Cite as: http://hdl.handle.net/21.11116/0000-0001-CD76-4
Abstract
Pharmaceuticals are abundant at low concentrations (i.e. ng L−1; μg L−1) in natural aquatic systems. However, very little is known about their effects on microorganisms. This study investigated the influence of the pharmaceuticals phenazone, amoxicillin and erythromycin, at low, non-toxic concentrations (i.e. 0.5–50 μg L−1), on the initial adhesion of bacteria to uncoated and iron-coated polystyrene. The influence of the pharmaceuticals on the initial adhesion of bacterial pure cultures (Escherichia coli, Aquabacterium commune, Bacillus subtilis) isolated from natural aquatic systems, was investigated with a plate assay. Initial adhesion of the pure cultures depended on the selected pharmaceutical, its concentration, the bacterial strain and the adhesion surface. Different combinations of these parameters resulted in inhibition, enhancement or had no effect on initial adhesion. In addition, a continuous flow system was used to investigate the influence of the pharmaceuticals on the initial adhesion of a drinking water microbial community.
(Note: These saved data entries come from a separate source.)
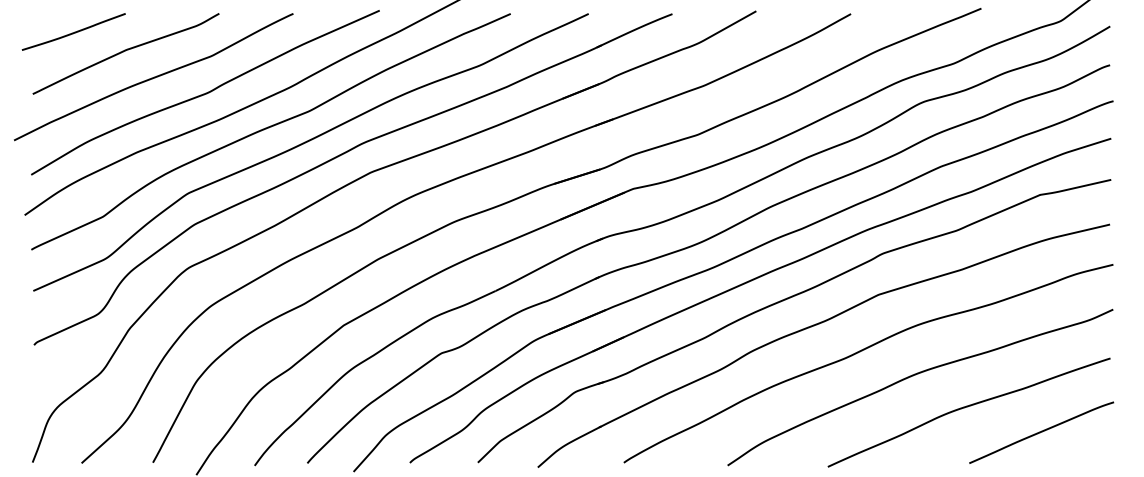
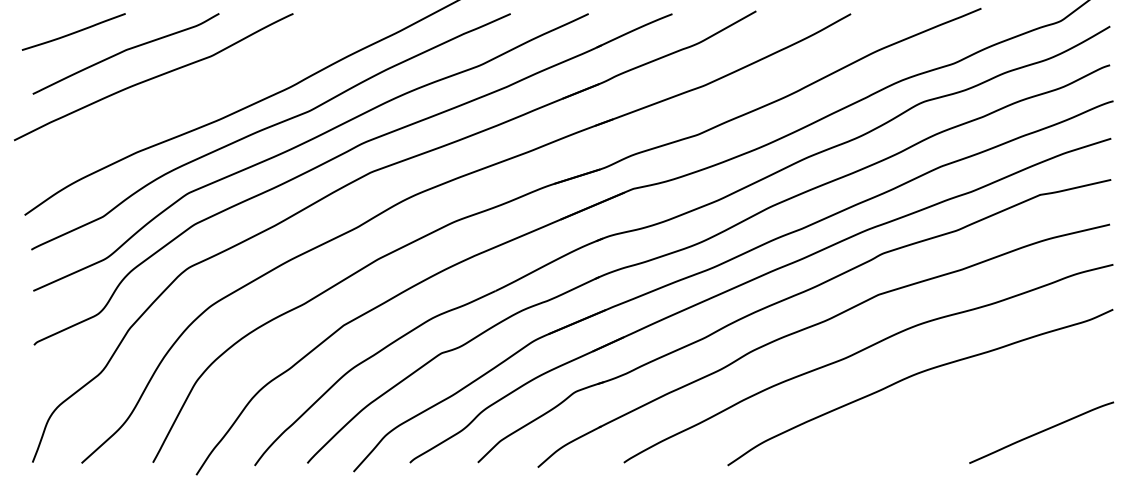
curve at (205, 92): present -> none
curve at (967, 407): present -> none
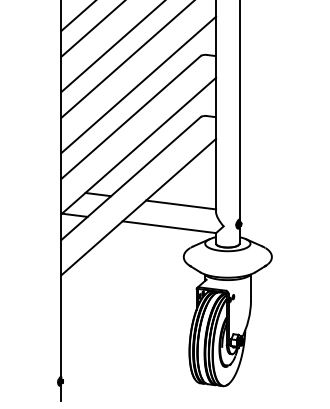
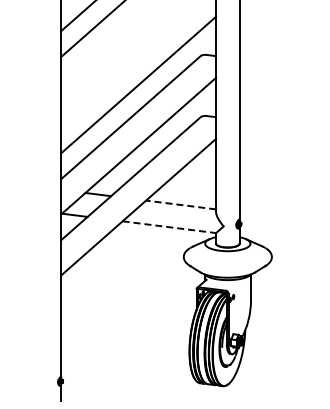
line at (112, 47): present -> none
line at (126, 59): present -> none
line at (180, 204): solid -> dashed
line at (169, 227): solid -> dashed
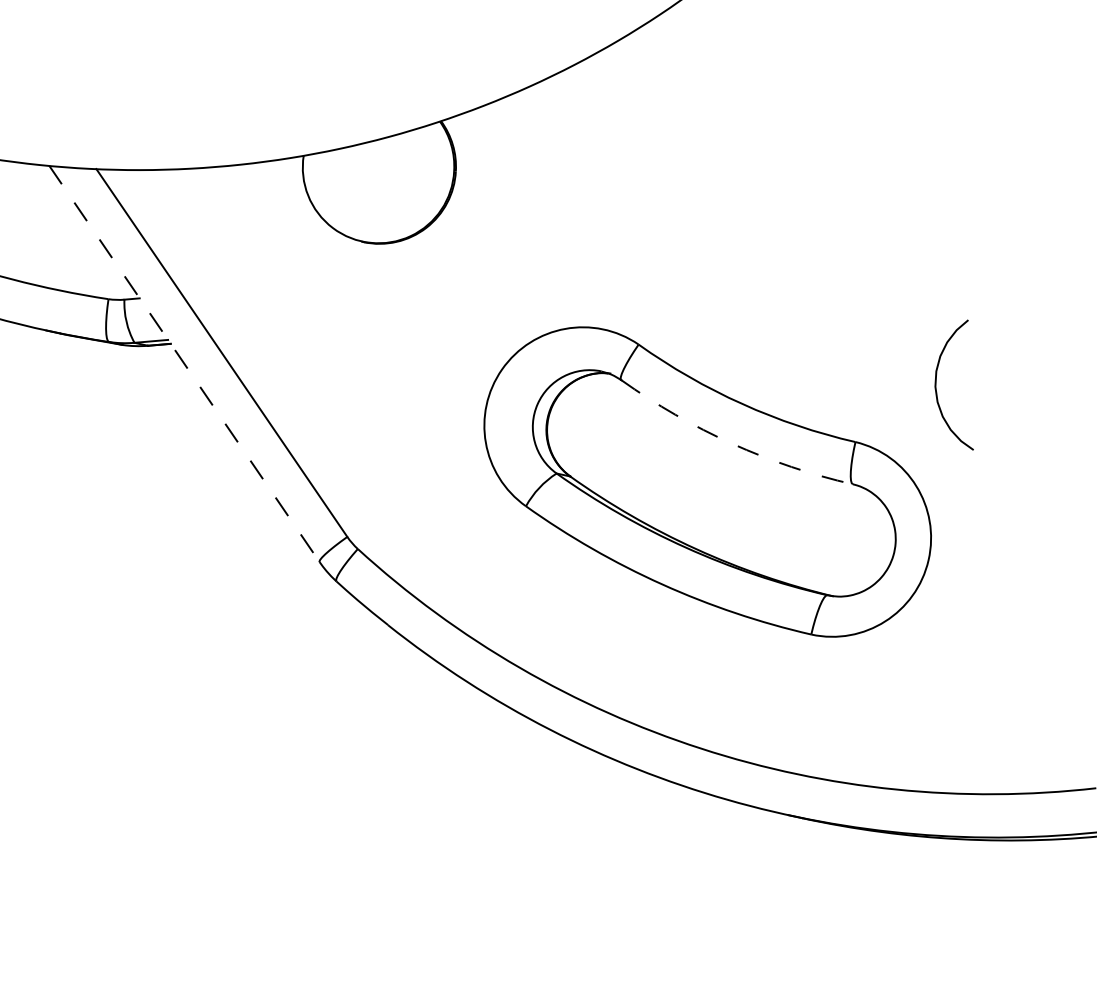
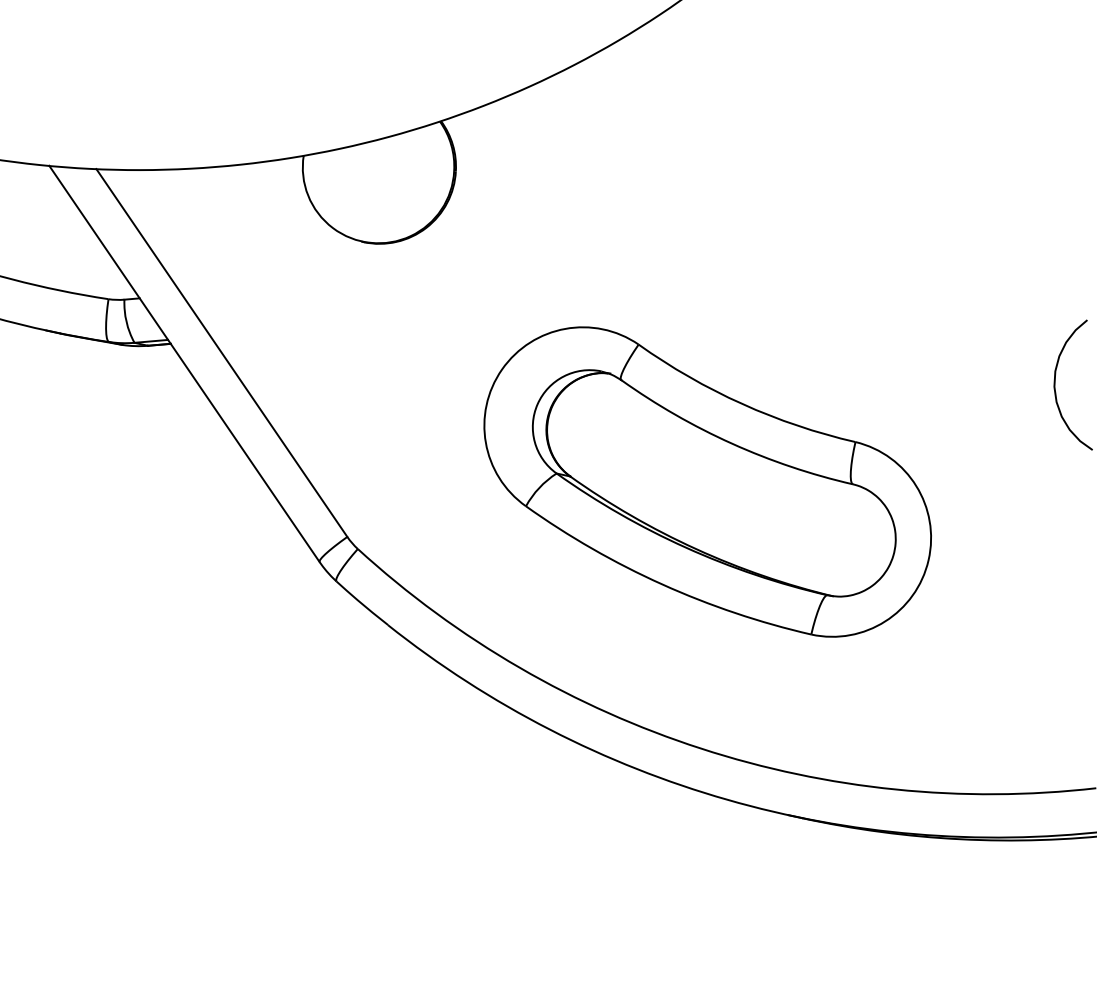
line at (184, 363): dashed -> solid
curve at (936, 384) position: (936, 384) -> (1055, 384)
arc at (732, 443): dashed -> solid
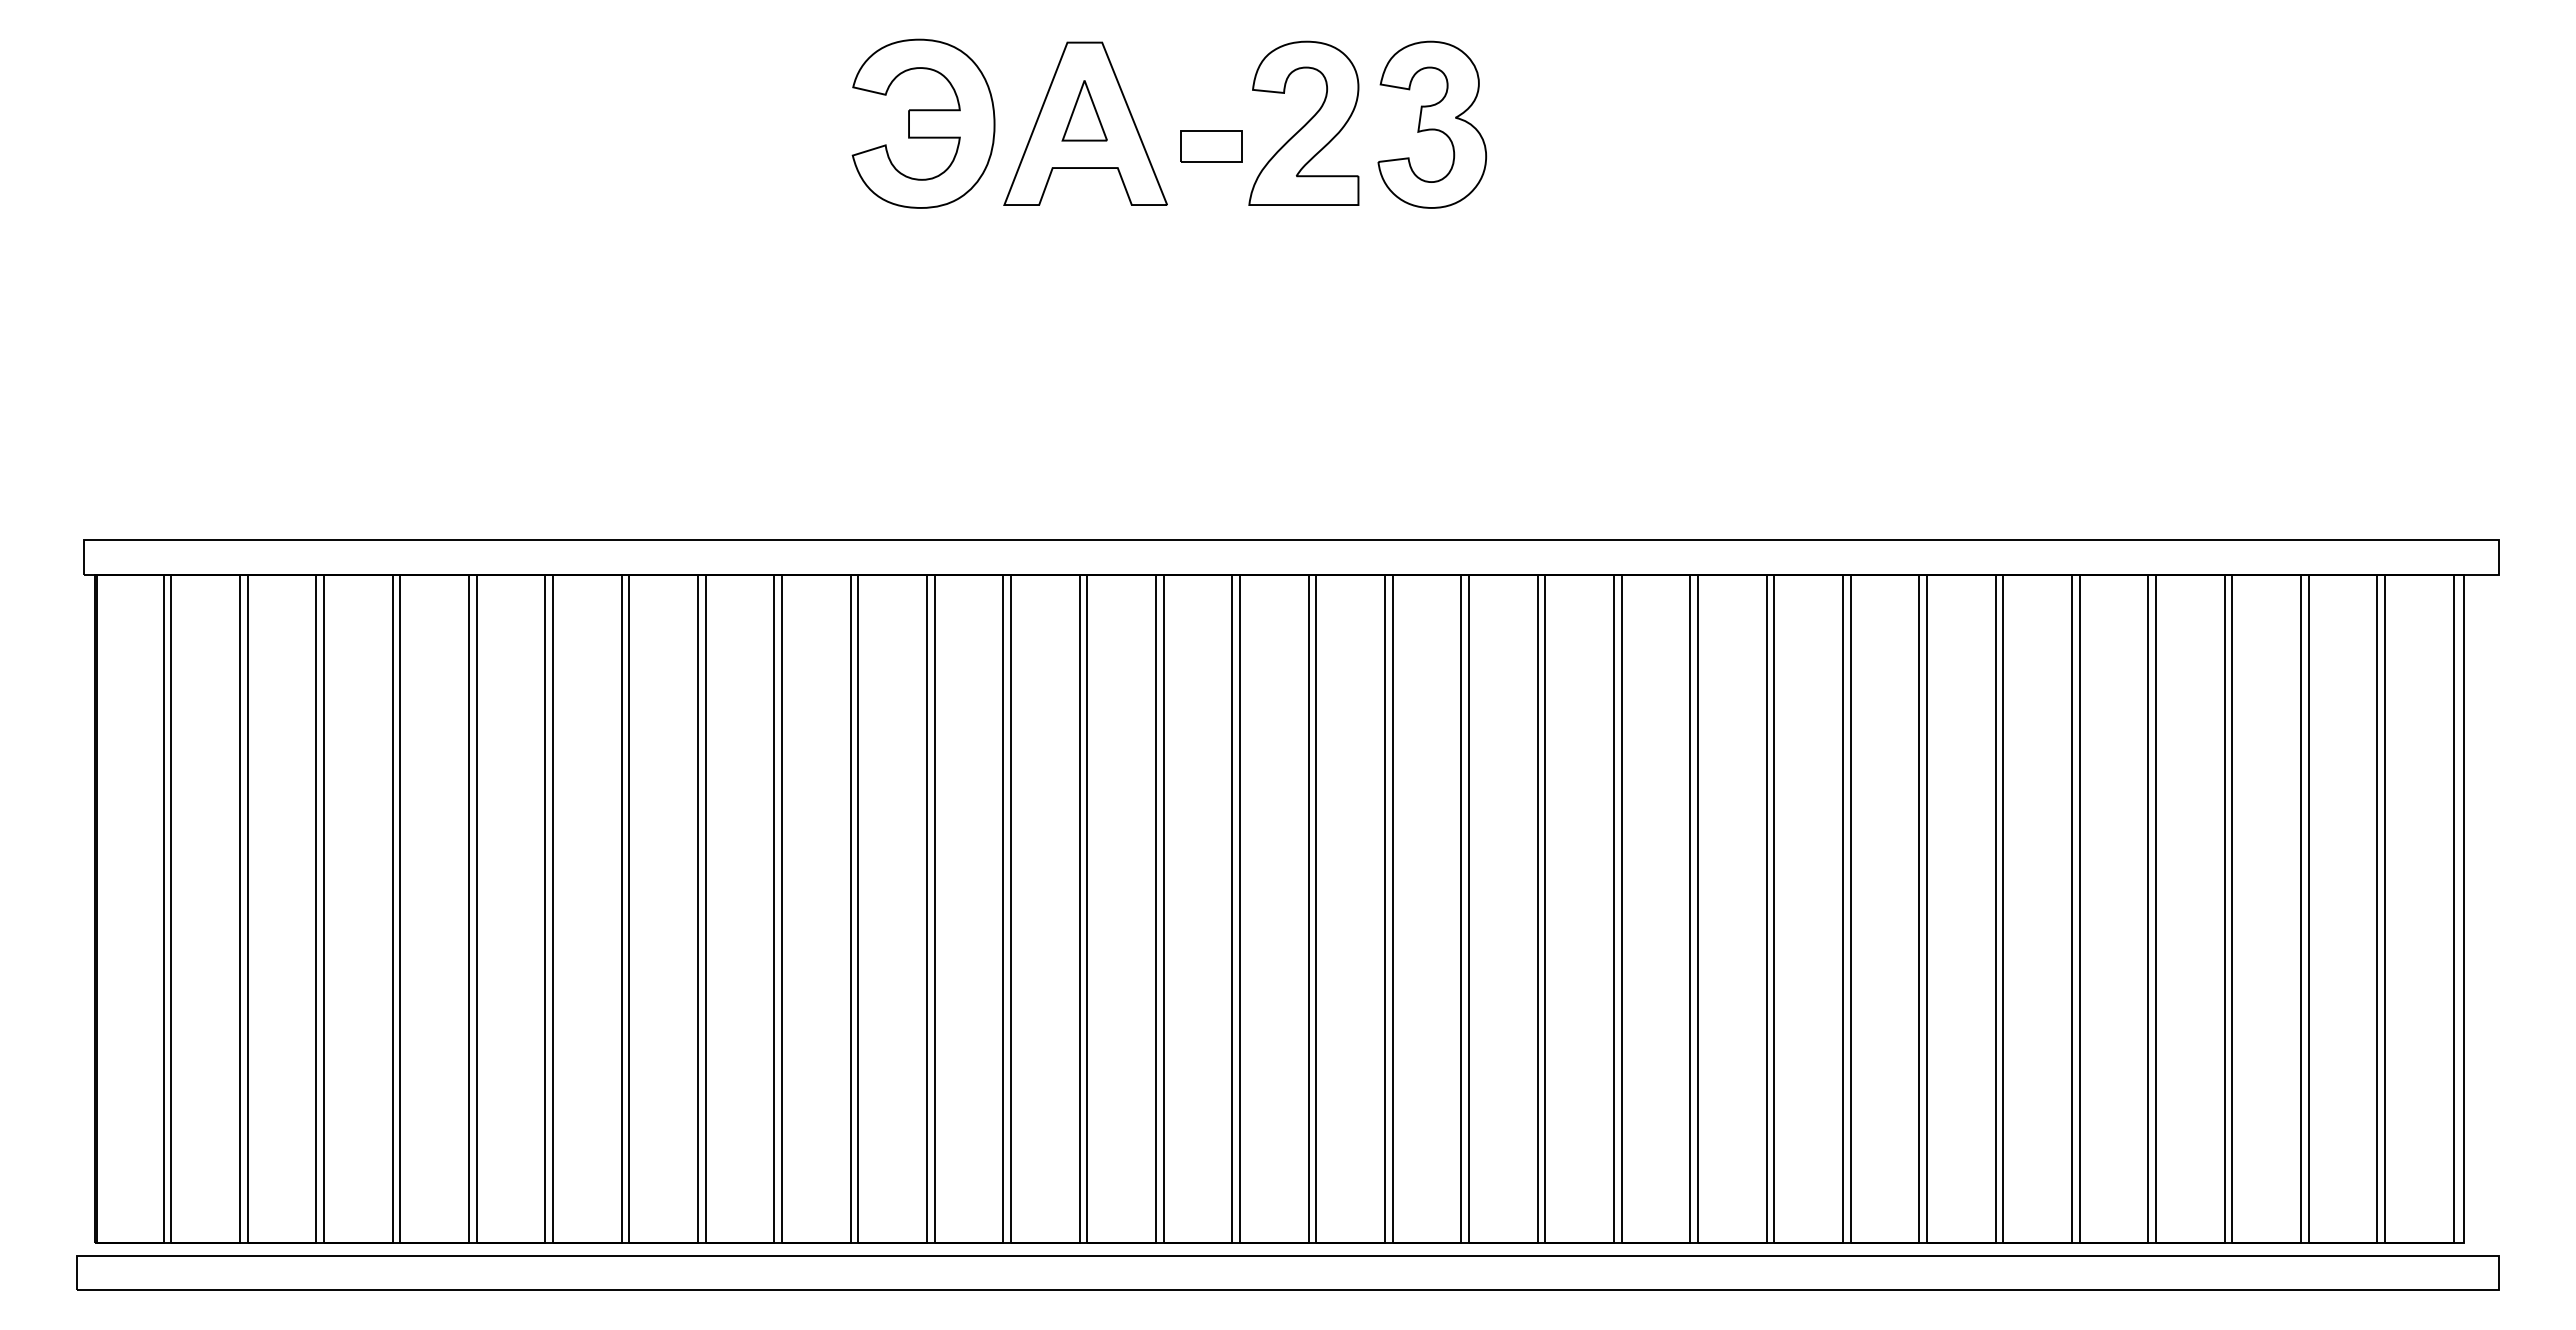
The drinking water community showed decreased adhesion in the presence of the pharmaceuticals regardless of adhesion surface. The results show that pharmaceuticals at environmentally relevant concentrations can influence the initial adhesion of bacteria. Thus, pharmaceutical compounds that are introduced to natural aquatic systems are able to exert subtle effects on bacteria.